West A B, Kuan S F, Bennick M, Lagarde S
Department of Pathology, Yale University, New Haven, Connecticut.
Gastroenterology. 1995 Apr;108(4):1250-5. doi: 10.1016/0016-5085(95)90227-9.
Although potentially noxious compounds are used routinely to disinfect endoscopes, reports of their inadvertent introduction to the gastrointestinal tract, usually attributed to the retention of disinfectant within endoscope channels, are rare. This case report describes the clinical features of glutaraldehyde-induced colitis and the pathology of the mucosal injury in four patients, in at least one of whom the disinfectant was not retained in the endoscope itself. Within 3 months, three patients experienced severe acute proctocolitis < 6 hours after a sigmoidoscopy showing no abnormalities, performed in a small endoscopy unit. Investigation of the unit's protocols suggested that the most likely cause was retention of 2% glutaraldehyde disinfectant in the endoscope channels, and changes were made to prevent this. When a fourth case occurred 5 months later, the source of the glutaraldehyde was found to be the tubing connecting water bottles to the endoscopes, which was disinfected rigorously but flushed inconsistently between cases. Glutaraldehyde-induced colitis seems similar to ischemic colitis in biopsy specimens and cannot be diagnosed by histological analysis alone. Acute colitis occurring within 24 hours of a colonoscopy showing no abnormalities should be considered iatrogenic and should lead to an investigation of procedures in use for cleaning and disinfecting endoscopic equipment.

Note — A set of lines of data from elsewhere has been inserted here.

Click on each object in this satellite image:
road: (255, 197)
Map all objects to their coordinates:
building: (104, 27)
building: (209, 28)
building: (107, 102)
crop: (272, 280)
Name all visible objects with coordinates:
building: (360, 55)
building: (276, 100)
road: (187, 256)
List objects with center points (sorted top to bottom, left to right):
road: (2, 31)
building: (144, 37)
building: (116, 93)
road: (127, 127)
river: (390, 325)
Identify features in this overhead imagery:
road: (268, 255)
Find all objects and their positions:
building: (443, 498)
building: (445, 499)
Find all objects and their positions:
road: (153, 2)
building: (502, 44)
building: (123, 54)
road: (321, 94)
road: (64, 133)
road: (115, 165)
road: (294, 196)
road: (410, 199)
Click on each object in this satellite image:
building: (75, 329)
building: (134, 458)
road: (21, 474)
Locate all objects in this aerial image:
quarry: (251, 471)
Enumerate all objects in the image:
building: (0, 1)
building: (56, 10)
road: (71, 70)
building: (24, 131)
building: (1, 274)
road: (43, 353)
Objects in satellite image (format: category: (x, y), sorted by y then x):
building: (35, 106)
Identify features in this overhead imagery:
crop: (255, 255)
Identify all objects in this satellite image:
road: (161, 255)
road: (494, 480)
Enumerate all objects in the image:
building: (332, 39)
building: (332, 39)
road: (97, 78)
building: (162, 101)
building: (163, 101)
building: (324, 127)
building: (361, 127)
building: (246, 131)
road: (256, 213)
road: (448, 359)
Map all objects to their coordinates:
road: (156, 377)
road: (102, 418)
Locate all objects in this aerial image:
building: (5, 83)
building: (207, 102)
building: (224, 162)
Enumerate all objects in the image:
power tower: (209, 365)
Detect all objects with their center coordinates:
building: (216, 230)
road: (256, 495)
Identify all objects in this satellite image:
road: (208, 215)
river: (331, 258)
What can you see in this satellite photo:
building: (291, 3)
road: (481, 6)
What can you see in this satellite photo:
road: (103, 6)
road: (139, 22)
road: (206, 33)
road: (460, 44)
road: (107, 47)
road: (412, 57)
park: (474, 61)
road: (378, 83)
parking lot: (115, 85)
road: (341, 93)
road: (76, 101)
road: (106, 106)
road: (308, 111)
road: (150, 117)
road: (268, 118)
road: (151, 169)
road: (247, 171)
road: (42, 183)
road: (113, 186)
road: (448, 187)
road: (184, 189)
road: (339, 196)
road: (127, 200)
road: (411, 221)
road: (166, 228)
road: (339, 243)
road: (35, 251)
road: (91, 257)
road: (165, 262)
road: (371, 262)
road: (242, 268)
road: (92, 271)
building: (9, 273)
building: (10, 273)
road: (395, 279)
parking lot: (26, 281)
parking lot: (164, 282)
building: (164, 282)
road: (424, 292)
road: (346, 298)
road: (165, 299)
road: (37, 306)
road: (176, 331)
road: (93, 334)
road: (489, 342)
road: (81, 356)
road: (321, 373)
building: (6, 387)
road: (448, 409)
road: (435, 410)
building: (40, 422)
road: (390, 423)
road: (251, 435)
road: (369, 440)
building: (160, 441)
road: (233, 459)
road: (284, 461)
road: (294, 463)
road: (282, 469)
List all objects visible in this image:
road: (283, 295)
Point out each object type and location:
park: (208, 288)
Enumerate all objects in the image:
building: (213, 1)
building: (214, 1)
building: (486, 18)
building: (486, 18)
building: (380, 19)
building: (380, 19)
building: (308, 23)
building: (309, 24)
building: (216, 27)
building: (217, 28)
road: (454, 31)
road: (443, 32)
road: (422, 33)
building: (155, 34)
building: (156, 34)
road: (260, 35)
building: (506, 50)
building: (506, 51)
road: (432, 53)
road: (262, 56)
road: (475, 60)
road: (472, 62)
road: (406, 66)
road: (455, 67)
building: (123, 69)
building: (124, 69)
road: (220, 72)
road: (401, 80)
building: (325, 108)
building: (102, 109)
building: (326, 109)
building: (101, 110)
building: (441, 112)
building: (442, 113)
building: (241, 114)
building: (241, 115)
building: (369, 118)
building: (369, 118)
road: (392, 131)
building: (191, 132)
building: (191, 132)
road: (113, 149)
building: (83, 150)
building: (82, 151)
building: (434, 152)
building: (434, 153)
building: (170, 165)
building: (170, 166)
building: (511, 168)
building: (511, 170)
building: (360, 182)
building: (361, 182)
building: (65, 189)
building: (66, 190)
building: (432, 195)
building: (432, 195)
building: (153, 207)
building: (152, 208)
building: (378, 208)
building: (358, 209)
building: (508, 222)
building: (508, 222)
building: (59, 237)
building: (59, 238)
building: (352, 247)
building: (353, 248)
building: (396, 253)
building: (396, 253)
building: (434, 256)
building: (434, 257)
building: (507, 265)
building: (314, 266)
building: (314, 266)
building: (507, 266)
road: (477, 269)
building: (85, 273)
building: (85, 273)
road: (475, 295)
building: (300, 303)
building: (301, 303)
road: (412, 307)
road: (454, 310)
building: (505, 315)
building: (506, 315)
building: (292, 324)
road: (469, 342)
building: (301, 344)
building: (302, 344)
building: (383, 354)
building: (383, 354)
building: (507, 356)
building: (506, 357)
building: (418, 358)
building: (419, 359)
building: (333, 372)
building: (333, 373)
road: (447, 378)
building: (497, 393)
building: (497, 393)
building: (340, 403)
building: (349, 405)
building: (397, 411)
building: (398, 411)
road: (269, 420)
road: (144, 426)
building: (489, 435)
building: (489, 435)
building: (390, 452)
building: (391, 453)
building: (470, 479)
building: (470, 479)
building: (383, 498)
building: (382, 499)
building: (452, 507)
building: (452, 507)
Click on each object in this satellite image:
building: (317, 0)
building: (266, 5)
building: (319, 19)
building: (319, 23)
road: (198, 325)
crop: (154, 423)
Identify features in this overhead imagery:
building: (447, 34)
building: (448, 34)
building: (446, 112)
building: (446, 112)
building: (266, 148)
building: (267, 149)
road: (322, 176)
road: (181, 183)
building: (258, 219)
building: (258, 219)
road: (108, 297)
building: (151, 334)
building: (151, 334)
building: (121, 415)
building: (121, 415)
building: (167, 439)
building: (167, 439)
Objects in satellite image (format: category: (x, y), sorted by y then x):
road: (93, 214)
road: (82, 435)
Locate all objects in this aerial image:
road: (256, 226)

尽管通常使用具有潜在毒性的化合物来对内窥镜进行消毒,但关于这些化合物意外进入胃肠道的报告却很罕见,这种情况通常归因于消毒剂滞留在内窥镜通道内。本病例报告描述了4例戊二醛诱发的结肠炎的临床特征以及黏膜损伤的病理情况,其中至少有1例患者的消毒剂并非滞留在内窥镜本身。在3个月内,3例患者在一家小型内窥镜检查单位进行乙状结肠镜检查且未发现异常后的6小时内,出现了严重的急性直肠结肠炎。对该单位操作流程的调查表明,最可能的原因是2%戊二醛消毒剂滞留在内窥镜通道内,随后做出了改进以防止这种情况发生。5个月后发生第4例病例时,发现戊二醛的来源是连接水瓶与内窥镜的管道,该管道经过严格消毒,但不同病例之间冲洗不一致。戊二醛诱发的结肠炎在活检标本中似乎与缺血性结肠炎相似,不能仅通过组织学分析来诊断。在结肠镜检查未发现异常后的24小时内发生的急性结肠炎应被视为医源性的,并且应该对用于清洁和消毒内窥镜设备的操作进行调查。